Kilchherr E, Schumaker V N, Phillips M L, Curtiss L K
J Immunol. 1986 Jul 1;137(1):255-62.
Two monoclonal antibodies directed against C1q, and their (Fab)2 and Fab fragments, were used to study the mechanism of C1 activation. Monoclonal antibody 2A10, an IgG2a, was digested by pepsin to yield fully immunoreactive (Fab')2. Monoclonal antibody 1H11, an IgG1, was digested by papain to yield fully immunoreactive, bivalent (Fab)2. Previously 1H11 had been shown to bind to the C1q "heads," whereas 2A10 bound to stalks. Activation of C1 was followed by the cleavage of 125I-C1s in the presence of C1 inhibitor (C1-Inh) at 37 degrees C. Spontaneous activation was minimal at inhibitor concentrations above 0.4 micron (1.3 X physiologic inhibitor concentration); all results were corrected for the spontaneous activation background. Heat-aggregated IgG activated completely in this system and was taken as 100% activation. Monoclonal antibody 2A10 caused precipitation of C1 and slow activation; neither the (Fab')2 nor the Fab' derived from 2A10-caused activation. Probably, aggregates of intact 2A10 and C1 were serving as immune complexes to activate other molecules of C1. In contrast, both 1H11 and its (Fab)2 activated completely and stoichiometrically; that is, maximal activation was achieved at a ratio of one C1q head to one antibody combining site. The monovalent Fab derived from 1H11 bound well to C1q, but no activation of C1 was observed. Thus, bivalent binding of this head-binding monoclonal is required for C1 activation, but not the presence of the antibody Fc portion. Neither 1H11 nor its (Fab)2 fragments caused C1 precipitation; however, the 1H11 did form complexes composed of two C1q cross-linked by multiple 1H11, which were visualized by electron microscopy. The presence of these dimeric complexes correlated well with activation. A model for C1 activation is proposed in which two C1q subcomponents are held together by multiple (Fab)2 bridging C1q heads. The model is roughly analogous to touching opposing pairs of fingers and thumb tips, the two hands representing the two C1q, forming a cage. C1-Inh, which probably binds to C1r through the open end of the C1 cone, is too long asymmetric to be included within the cage. Thus, according to this model, the dimers of C1 are released from the inhibitory action of C1-Inh, and activation proceeds spontaneously and rapidly at 37 degrees C.

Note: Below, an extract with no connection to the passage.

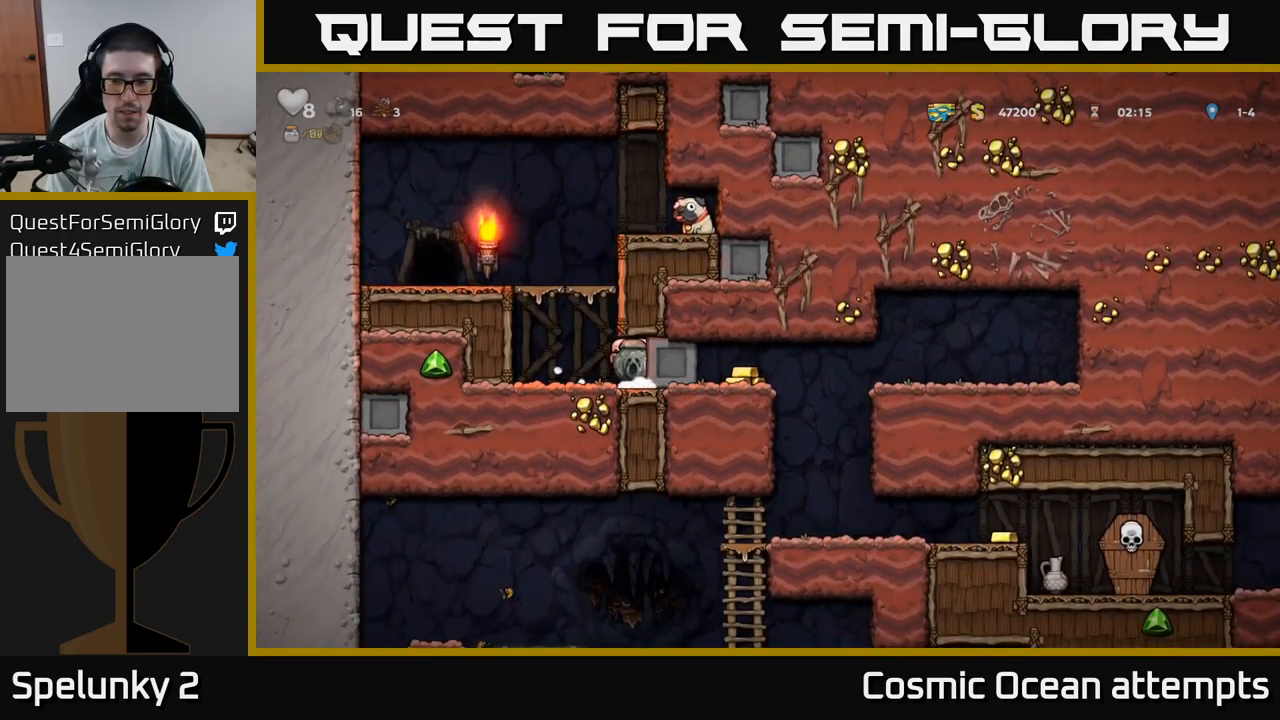
{"buttons": ["DPAD_RIGHT"], "left_stick": "center", "right_stick": "center", "events": []}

使用两种针对C1q的单克隆抗体及其(Fab)2和Fab片段来研究C1激活的机制。IgG2a型单克隆抗体2A10经胃蛋白酶消化产生完全具有免疫反应性的(Fab')2。IgG1型单克隆抗体1H11经木瓜蛋白酶消化产生完全具有免疫反应性的二价(Fab)2。先前已证明1H11与C1q的“头部”结合,而2A10与柄部结合。在37℃下,在存在C1抑制剂(C1-Inh)的情况下,通过125I-C1s的裂解来跟踪C1的激活。当抑制剂浓度高于0.4微米(1.3倍生理抑制剂浓度)时,自发激活最小;所有结果均针对自发激活背景进行了校正。热聚集的IgG在该系统中完全激活,并被视为100%激活。单克隆抗体2A10导致C1沉淀和缓慢激活;源自2A10的(Fab')2和Fab'均未引起激活。完整的2A10和C1的聚集体可能作为免疫复合物来激活其他C1分子。相比之下,1H11及其(Fab)2均完全且按化学计量激活;也就是说,在一个C1q头部与一个抗体结合位点的比例下实现最大激活。源自1H11的单价Fab与C1q结合良好,但未观察到C1的激活。因此,这种与头部结合的单克隆抗体的二价结合是C1激活所必需的,但不是抗体Fc部分的存在。1H11及其(Fab)2片段均未引起C1沉淀;然而,1H11确实形成了由多个1H11交联的两个C1q组成的复合物,通过电子显微镜可以看到。这些二聚体复合物的存在与激活密切相关。提出了一种C1激活模型,其中两个C1q亚组分通过多个(Fab)2桥接C1q头部而结合在一起。该模型大致类似于触摸相对的手指和拇指尖对,两只手代表两个C1q,形成一个笼子。C1-Inh可能通过C1锥体的开口端与C1r结合,其太长且不对称,无法包含在笼子内。因此,根据该模型,C1的二聚体从C1-Inh的抑制作用中释放出来,并且在37℃下自发且快速地进行激活。